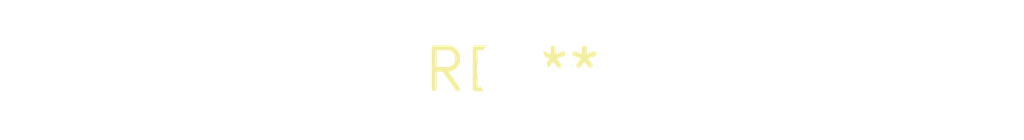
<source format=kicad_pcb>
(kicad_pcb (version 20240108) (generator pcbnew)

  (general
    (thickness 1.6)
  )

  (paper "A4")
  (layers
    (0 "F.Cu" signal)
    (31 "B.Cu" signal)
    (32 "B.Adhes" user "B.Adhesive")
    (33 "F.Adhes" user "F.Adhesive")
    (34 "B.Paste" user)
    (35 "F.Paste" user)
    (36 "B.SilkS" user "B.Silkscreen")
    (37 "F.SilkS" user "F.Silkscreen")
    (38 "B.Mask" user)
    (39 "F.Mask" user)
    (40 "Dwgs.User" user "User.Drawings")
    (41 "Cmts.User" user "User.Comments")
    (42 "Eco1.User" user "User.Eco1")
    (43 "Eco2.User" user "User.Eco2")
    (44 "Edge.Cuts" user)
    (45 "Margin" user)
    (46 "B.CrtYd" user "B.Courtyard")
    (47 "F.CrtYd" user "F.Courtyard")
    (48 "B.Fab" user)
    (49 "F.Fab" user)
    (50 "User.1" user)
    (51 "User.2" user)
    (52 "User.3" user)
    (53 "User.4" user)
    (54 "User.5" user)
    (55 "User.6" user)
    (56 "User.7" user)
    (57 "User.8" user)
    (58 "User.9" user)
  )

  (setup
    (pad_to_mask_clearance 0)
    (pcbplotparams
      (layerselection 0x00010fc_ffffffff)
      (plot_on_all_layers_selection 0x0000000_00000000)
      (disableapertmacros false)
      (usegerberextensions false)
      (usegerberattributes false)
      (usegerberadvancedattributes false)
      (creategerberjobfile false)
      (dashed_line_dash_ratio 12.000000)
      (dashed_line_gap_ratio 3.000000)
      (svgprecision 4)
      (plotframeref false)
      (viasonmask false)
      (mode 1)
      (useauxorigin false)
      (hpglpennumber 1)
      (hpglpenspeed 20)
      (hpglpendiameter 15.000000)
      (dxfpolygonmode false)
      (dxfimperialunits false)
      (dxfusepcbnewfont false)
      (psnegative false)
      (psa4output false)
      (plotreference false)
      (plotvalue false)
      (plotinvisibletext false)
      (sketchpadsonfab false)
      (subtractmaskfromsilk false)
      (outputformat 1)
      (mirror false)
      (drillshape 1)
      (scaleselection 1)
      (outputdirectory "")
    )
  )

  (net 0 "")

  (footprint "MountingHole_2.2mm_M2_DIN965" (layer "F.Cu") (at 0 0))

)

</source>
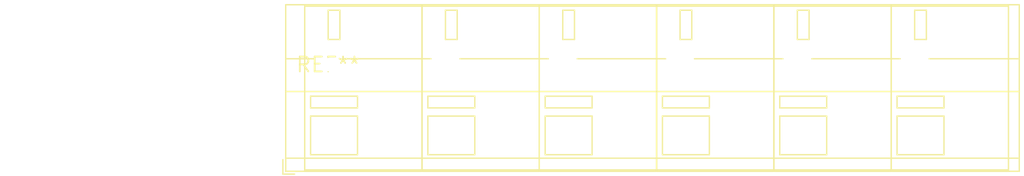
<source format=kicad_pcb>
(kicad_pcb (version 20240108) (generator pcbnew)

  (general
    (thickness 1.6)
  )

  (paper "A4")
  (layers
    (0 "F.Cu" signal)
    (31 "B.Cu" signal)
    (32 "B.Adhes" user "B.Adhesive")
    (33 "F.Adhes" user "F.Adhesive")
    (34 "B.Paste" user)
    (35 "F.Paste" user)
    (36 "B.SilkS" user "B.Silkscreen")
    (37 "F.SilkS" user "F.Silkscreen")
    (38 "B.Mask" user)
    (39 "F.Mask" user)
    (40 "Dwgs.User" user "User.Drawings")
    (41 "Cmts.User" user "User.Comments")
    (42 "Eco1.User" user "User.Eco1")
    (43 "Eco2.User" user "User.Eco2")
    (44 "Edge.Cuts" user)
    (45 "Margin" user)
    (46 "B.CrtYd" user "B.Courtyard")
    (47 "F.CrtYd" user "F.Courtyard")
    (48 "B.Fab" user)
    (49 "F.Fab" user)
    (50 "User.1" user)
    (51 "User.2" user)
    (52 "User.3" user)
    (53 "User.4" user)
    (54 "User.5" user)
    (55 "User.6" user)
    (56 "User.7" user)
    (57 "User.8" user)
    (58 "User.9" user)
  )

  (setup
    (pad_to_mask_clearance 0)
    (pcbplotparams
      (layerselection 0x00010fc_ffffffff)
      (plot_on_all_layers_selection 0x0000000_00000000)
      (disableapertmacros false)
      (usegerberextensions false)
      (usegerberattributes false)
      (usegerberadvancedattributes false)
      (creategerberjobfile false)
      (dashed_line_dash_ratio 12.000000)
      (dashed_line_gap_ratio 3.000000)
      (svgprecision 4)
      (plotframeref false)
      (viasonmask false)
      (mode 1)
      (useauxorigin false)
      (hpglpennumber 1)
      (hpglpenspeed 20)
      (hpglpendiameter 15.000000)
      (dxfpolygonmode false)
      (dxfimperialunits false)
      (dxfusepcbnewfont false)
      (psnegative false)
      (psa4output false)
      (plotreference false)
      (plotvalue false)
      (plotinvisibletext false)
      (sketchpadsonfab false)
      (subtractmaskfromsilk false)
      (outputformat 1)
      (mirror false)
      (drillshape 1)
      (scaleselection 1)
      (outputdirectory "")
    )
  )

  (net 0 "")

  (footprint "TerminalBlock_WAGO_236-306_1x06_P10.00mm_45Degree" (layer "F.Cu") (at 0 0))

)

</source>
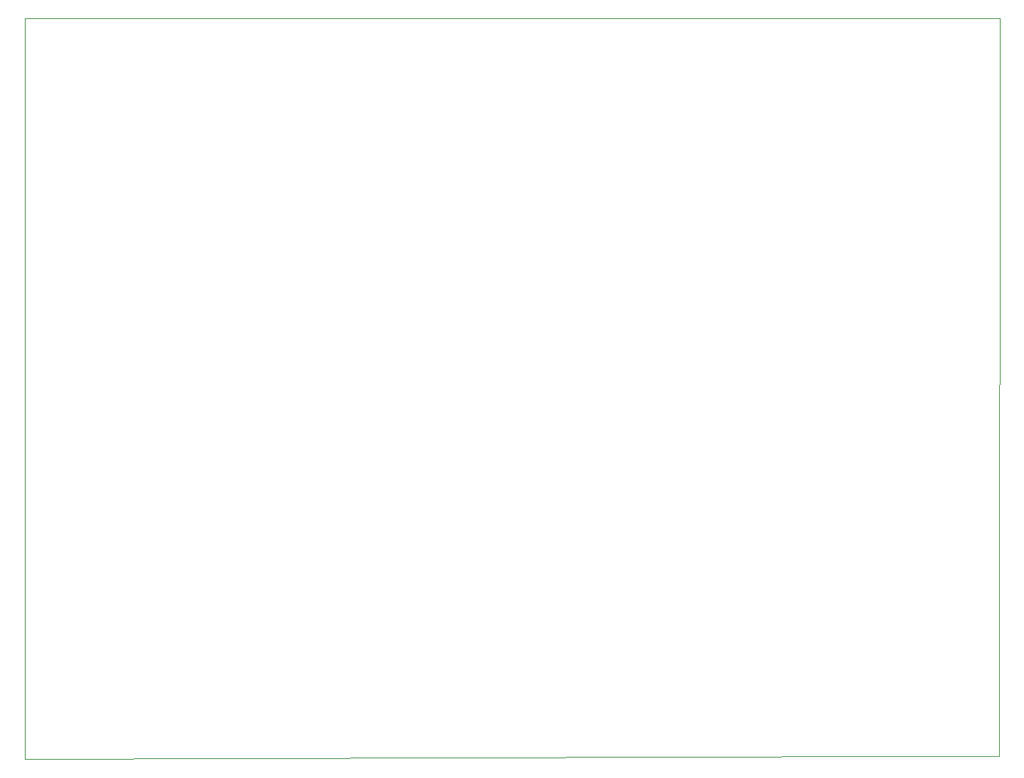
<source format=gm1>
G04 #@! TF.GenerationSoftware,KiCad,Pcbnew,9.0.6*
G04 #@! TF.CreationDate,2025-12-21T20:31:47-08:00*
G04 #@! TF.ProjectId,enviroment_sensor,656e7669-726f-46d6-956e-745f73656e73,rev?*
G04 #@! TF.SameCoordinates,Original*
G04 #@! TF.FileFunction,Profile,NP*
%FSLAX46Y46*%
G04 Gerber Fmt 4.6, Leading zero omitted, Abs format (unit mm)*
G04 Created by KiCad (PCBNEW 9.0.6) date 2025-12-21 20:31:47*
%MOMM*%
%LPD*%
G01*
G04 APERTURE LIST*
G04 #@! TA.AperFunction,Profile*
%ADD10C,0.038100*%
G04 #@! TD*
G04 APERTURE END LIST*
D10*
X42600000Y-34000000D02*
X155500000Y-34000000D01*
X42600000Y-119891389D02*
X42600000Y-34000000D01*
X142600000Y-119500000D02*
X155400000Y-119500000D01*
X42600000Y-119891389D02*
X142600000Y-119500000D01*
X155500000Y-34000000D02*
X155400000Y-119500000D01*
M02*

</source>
····················
What you have to do: From the listing above, return every line that carries the string "Profile".

Task response:
G04 #@! TF.FileFunction,Profile,NP*
G04 #@! TA.AperFunction,Profile*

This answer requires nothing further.